■ REQUIREMENT
Of the material below, only the lines from the line containing "#65|@TopasBot|1985" down to the line containing "#94|@Blue_Mongoose|1710" belong in the answer, written out exactly.

■ DATASET RECORDS

┄┄┄┄┄┄┄┄┄┄

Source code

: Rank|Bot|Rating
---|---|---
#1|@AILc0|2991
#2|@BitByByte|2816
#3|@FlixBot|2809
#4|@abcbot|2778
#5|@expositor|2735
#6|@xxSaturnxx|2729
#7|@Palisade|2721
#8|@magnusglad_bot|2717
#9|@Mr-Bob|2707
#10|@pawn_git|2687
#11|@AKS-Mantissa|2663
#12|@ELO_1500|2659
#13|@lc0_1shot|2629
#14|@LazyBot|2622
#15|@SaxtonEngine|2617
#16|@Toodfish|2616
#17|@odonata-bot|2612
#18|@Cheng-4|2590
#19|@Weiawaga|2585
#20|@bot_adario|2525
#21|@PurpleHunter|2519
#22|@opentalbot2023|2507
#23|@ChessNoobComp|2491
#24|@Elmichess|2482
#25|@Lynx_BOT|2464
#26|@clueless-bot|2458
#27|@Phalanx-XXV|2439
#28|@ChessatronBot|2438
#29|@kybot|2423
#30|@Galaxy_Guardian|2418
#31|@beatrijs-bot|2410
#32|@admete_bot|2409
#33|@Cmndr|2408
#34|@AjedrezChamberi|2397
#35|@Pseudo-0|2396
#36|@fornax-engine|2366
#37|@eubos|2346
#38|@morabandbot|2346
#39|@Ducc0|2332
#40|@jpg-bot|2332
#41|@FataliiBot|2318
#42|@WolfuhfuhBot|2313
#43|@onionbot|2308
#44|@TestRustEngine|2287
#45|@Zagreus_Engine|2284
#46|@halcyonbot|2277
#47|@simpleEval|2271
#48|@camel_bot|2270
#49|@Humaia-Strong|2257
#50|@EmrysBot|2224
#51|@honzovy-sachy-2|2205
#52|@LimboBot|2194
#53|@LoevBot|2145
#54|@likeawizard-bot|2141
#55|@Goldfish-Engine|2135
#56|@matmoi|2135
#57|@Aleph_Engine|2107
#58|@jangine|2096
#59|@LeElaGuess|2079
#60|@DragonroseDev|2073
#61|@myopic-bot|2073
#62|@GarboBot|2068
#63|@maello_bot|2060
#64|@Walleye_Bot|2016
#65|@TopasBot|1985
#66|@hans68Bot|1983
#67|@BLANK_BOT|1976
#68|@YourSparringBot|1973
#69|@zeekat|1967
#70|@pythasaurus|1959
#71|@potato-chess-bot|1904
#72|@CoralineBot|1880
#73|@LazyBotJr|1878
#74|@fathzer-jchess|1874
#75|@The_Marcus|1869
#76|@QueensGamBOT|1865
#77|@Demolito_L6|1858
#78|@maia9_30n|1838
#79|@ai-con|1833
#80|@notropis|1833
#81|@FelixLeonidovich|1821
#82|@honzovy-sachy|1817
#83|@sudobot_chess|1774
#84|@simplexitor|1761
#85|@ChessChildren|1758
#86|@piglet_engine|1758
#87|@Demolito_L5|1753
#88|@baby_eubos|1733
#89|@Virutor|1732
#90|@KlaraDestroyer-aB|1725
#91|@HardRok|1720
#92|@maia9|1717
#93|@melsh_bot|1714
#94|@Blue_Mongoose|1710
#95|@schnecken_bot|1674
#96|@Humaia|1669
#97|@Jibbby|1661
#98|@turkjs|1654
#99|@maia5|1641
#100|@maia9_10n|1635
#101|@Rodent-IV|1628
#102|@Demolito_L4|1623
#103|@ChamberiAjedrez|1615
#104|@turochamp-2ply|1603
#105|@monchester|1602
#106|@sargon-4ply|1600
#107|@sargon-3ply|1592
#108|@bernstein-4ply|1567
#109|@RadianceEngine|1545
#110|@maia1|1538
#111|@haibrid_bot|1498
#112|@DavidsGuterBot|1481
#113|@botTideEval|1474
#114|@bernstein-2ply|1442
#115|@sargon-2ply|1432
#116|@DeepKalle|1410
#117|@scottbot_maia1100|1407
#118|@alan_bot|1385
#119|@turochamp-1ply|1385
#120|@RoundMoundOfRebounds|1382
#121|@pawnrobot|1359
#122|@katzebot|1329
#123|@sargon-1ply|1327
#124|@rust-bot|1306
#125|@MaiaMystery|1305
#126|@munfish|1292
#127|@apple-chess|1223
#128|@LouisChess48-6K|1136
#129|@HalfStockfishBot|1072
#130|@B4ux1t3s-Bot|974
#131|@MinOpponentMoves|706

┄┄┄┄┄┄┄┄┄┄

■ RESPONSE AREA
#65|@TopasBot|1985
#66|@hans68Bot|1983
#67|@BLANK_BOT|1976
#68|@YourSparringBot|1973
#69|@zeekat|1967
#70|@pythasaurus|1959
#71|@potato-chess-bot|1904
#72|@CoralineBot|1880
#73|@LazyBotJr|1878
#74|@fathzer-jchess|1874
#75|@The_Marcus|1869
#76|@QueensGamBOT|1865
#77|@Demolito_L6|1858
#78|@maia9_30n|1838
#79|@ai-con|1833
#80|@notropis|1833
#81|@FelixLeonidovich|1821
#82|@honzovy-sachy|1817
#83|@sudobot_chess|1774
#84|@simplexitor|1761
#85|@ChessChildren|1758
#86|@piglet_engine|1758
#87|@Demolito_L5|1753
#88|@baby_eubos|1733
#89|@Virutor|1732
#90|@KlaraDestroyer-aB|1725
#91|@HardRok|1720
#92|@maia9|1717
#93|@melsh_bot|1714
#94|@Blue_Mongoose|1710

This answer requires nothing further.